Location: Genetics, Breeding, & Animal Health
Title: Networks and pathways to guide genomic selection Authors
|Maltecca, Christian -|
|Thomas, Milton -|
|Fortes, Marina -|
|Reverter, Antonio -|
Submitted to: Journal of Animal Science
Publication Type: Peer Reviewed Journal
Publication Acceptance Date: October 9, 2012
Publication Date: February 1, 2013
Citation: Snelling, W.M., Cushman, R.A., Keele, J.W., Maltecca, C., Thomas, M.G., Fortes, M.R., Reverter, A. 2013. Networks and pathways to guide genomic selection. Journal of Animal Science. 91(2):537-552. Interpretive Summary: Genomic selection, enabled by recently developed dense (approximately 50,000 single nucleotide polymorphism [SNP]) genotyping assays for livestock, allows genomic breeding value predictions of new-born animals that can be as accurate as breeding values predicted from parents of 5 to 10 progeny, more or less depending on trait. These higher accuracy predictions of young animals promise to further accelerate the already dramatic genetic improvement that has occurred within well-recorded livestock populations. Currently implemented genomic selection schemes, however, are limited to selection for commonly measured traits within breeds and breeding programs that amassed substantial pedigree and performance records prior to recently obtained whole-genome genotypes. The opportunity to extend genomic selection from intensely studied herds to broader industry populations, especially for traits that are too difficult or expensive to measure routinely, appears to be limited by the lack of consistent associations between dense SNP genotypes and unknown causal mutations across populations. The body of knowledge about gene functions and interactions in biological pathways, primarily developed from studying humans, mice, and simpler model organisms can be applied to focus livestock genomic selection on groups of genes most likely to have functional effects on performance regardless of breed or genetic makeup. An analysis of beef tenderness measured in crosses of different breeds illustrates that functional genomic selection, incorporating existing functional annotation with genotype-phenotype associations, can be more accurate across populations than genomic predictions based only on genotype-phenotype associations assessed in one population. Identifying and genotyping specific mutations that can affect gene function and regulation may enable further increases in accuracy above that achievable with currently available dense SNP arrays.

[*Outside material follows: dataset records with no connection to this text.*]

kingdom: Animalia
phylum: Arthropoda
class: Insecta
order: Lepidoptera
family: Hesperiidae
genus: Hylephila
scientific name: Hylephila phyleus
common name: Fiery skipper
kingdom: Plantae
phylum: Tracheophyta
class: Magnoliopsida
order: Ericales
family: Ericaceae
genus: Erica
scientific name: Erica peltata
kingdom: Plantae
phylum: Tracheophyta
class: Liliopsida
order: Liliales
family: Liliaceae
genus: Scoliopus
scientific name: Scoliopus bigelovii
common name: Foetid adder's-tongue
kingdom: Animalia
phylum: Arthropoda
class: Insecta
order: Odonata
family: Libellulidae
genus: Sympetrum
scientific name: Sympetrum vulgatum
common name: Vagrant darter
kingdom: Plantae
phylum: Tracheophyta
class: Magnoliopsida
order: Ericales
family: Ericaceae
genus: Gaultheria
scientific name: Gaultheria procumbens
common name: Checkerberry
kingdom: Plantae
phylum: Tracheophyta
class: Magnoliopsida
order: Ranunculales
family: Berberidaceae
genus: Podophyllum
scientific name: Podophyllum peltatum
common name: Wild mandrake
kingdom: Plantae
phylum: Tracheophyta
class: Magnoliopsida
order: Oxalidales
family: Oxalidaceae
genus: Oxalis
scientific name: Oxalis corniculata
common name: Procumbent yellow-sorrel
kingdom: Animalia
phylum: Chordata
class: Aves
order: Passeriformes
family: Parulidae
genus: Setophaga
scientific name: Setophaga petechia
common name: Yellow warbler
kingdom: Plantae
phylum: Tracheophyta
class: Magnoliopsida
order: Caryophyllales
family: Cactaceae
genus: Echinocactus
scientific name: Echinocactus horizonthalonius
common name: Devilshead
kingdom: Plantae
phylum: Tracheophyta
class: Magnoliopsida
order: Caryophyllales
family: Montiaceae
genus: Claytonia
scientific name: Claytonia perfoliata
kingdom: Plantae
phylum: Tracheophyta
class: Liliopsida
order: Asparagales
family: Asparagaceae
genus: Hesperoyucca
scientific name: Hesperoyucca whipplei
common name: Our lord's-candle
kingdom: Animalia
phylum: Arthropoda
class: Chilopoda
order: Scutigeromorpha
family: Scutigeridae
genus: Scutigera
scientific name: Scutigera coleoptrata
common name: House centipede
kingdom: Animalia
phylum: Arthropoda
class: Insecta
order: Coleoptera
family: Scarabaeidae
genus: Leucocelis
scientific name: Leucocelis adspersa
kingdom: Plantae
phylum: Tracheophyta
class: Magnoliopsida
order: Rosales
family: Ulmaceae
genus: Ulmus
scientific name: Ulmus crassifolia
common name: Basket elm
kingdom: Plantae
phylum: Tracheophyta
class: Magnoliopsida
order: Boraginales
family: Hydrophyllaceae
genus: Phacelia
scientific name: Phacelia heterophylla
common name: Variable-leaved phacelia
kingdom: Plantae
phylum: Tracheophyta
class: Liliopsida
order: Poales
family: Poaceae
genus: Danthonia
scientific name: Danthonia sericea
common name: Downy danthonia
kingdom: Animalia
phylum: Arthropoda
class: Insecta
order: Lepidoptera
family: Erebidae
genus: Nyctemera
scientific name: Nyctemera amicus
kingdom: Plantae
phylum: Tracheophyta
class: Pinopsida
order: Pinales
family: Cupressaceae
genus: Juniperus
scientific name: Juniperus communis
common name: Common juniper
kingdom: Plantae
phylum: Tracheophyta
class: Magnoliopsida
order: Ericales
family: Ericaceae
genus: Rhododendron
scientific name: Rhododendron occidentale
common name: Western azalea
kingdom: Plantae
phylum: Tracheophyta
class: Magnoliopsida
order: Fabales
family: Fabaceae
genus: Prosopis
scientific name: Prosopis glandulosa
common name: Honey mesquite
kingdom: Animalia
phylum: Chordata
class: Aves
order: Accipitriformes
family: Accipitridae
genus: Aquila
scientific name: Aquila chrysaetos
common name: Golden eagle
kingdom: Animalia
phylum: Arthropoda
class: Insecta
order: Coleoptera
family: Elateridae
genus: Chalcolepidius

Technical Abstract: Many traits affecting profitability and sustainability of meat, milk, and fiber production are polygenic, with no single gene having an overwhelming influence on observed variation. No knowledge of the specific genes controlling these traits has been needed to make dramatic improvement through selection. Substantial gains have been made through phenotypic selection, enhanced by pedigree relationships and continually improving statistical methodology. Genomic selection, recently enabled by assays for dense single nucleotide polymorphism (SNP) located throughout the genome, promises to increase selection accuracy and accelerate genetic improvement by emphasizing the SNP most strongly correlated to phenotype, although the genes and sequence variants affecting phenotype remain largely unknown. These genomic predictions theoretically rely on linkage disequilibrium (LD) between genotyped SNP and unknown functional variants, but familial linkage may increase effectiveness when predicting individuals related to those in the training data. Genomic selection with functional SNP genotypes should be less reliant on LD patterns shared by training and target populations, possibly allowing robust prediction across unrelated populations. While the specific variants causing polygenic variation may never be known with certainty, a number of tools and resources can be employed to identify those most likely to affect phenotype. Associations of dense SNP genotypes with phenotype provide a one-dimensional approach for identifying genes affecting specific traits; in contrast, associations with multiple traits allow defining networks of genes interacting to affect correlated traits. Such networks are especially compelling when corroborated by existing functional annotation and established molecular pathways. The SNP occurring within network genes, obtained from public databases or derived from genome and transcriptome sequences, may be classified according to expected effects on gene products. As illustrated by functionally informed genomic predictions being more accurate than naive whole-genome predictions of beef tenderness, coupling evidence from livestock genotypes, phenotypes, gene expression, and genomic variants with existing knowledge of gene functions and interactions may provide greater insight into the genes and genomic mechanisms affecting polygenic traits, and facilitate functional genomic selection for economically important traits.